Asa’s mother twisted her mouth, cocked her head, and dropped one eyebrow as she regarded her son. (Oh, God, that look!) “Asa.” Her voice, despite showing some hoariness, was still sharp. “Don’t blow smoke up my skirt.”
“Well, Mom, there’s not a lot to say about it.” There is, but you don’t want to hear it. “I’ve put in for jobs, but I haven’t gotten many responses–and no good ones. It’s not the best thing to hear only a little, and all of it bad, you know? And it’s not a mark of pride to have a doctorate and have only debt to show for it, either.”
“Asa, you know everything happens for a reason.”
“And sometimes the reason is that I’m an idiot.”
“That wasn’t what I mean, and you know it!”
“No, Mom, I knew what you meant.” And I know you meant well, but it doesn’t help. “But there’s only so happy you can expect me to be when things aren’t quite so good, right?”
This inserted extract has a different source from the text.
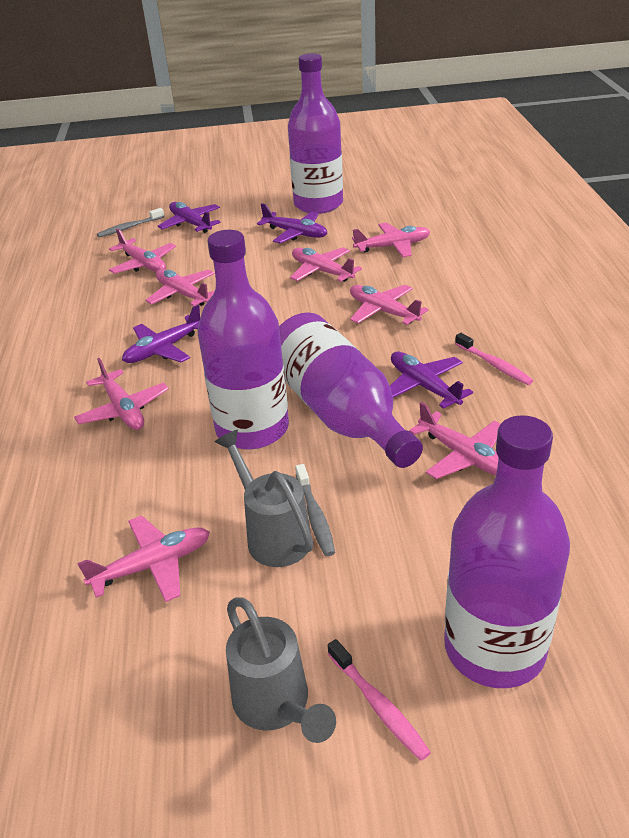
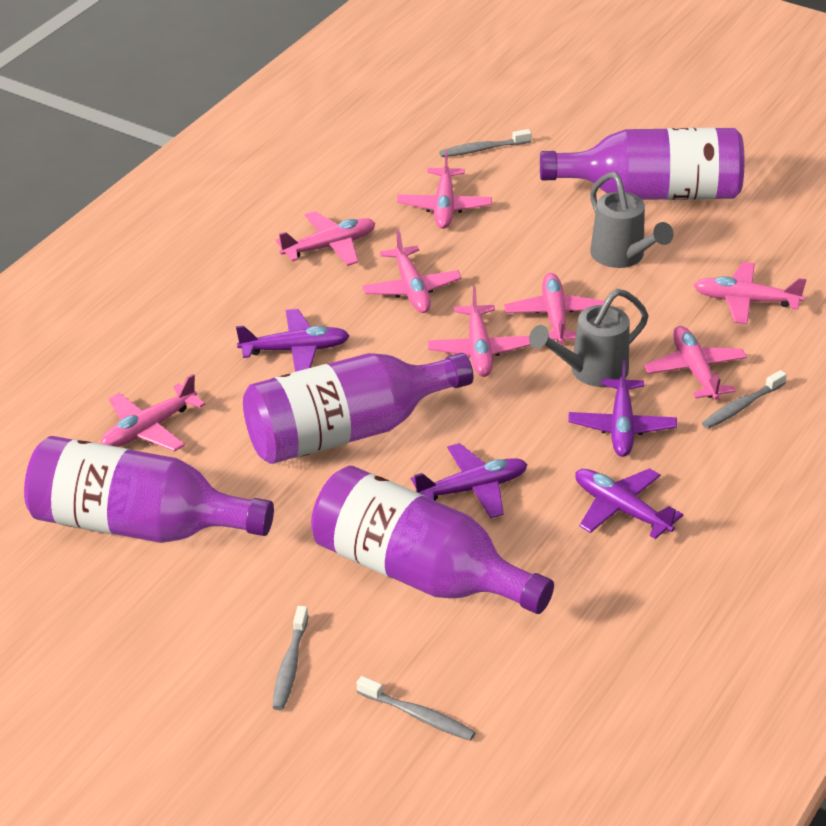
grey toothbrush: [97,208,164,237] [295,464,335,556] = 2 -> [272,606,308,710] [357,676,476,741] [439,129,531,157] [702,370,787,429] = 4
pink toothbrush: [328,639,431,761] [455,333,533,385] = 2 -> none = 0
“A bad attitude won’t help. It’s like with that one boy you used to know, that Richard.”
“What about him?” I haven’t thought about that kid in years.
“Well, even after all that happened to him, he kept on smiling and moving on, and look at him now. He’s got a job and a family, and he’s doing alright.”
“Is he, now?” Well, that makes me feel not at all better. He can do so well, and I’m stuck out of a job.
“Oh, yes. Maybe you ought to give him a call.”
“Why, Mom? We weren’t exactly friends when I was here before,” I wasn’t exactly friends with anyone, really, “and it’s been nearly twenty years I’ve been away.”
“It won’t hurt you to give him a call. I’ll get you his number.” Asa’s mother stood and left the room.
This is part of why I didn’t want to have to come back, Asa thought. I didn’t like the folks around here when I lived here; I didn’t like how they coasted by on family history or on the steroids or whatever it was the coaches would give them, and now Mom wants me to act like everything was happy and fun.
He sighed heavily and began muttering to himself. “Hell, Richard used to beat the shit out of me after school. I mean, I know his folks abused him badly, but, damn, he didn’t have to take it out on me. And those other assholes who used to help him–the Delgadillo boy and David Smitherson–they didn’t have even that much excuse. Both of ’em were spoiled little shits, getting by because their families helped found the town and still ran a damned lot; they had everything they could’ve asked for. Fuckers.”
Asa looked out at the browning limestone hills again, coughing a bit to clear his throat. But I probably ought to kiss up a bit, if I’m going to stay here for any length of time. The Zapatas and Smithersons probably still run half of town between them, and the Hochstedlers probably run another quarter, too. The Delgadillo boy–what was his name?–is kin to the Zapatas and Hochstedlers, both; he might know some people, and he might feel bad about being such a shit when he was a kid.
He shook his head at the thought and muttered aloud again. “Nah. If he had a conscience, it would’ve shown up a while back.”
The knock on the door sounded again, and Asa’s mother re-entered. “I’ve got that number. Give him a call, honey; you always did stay holed up too much, you know.”
Asa took the slip of paper she handed him. “I might do that, Mom. I just might.”
But probably not. I doubt it’d do me any good to try.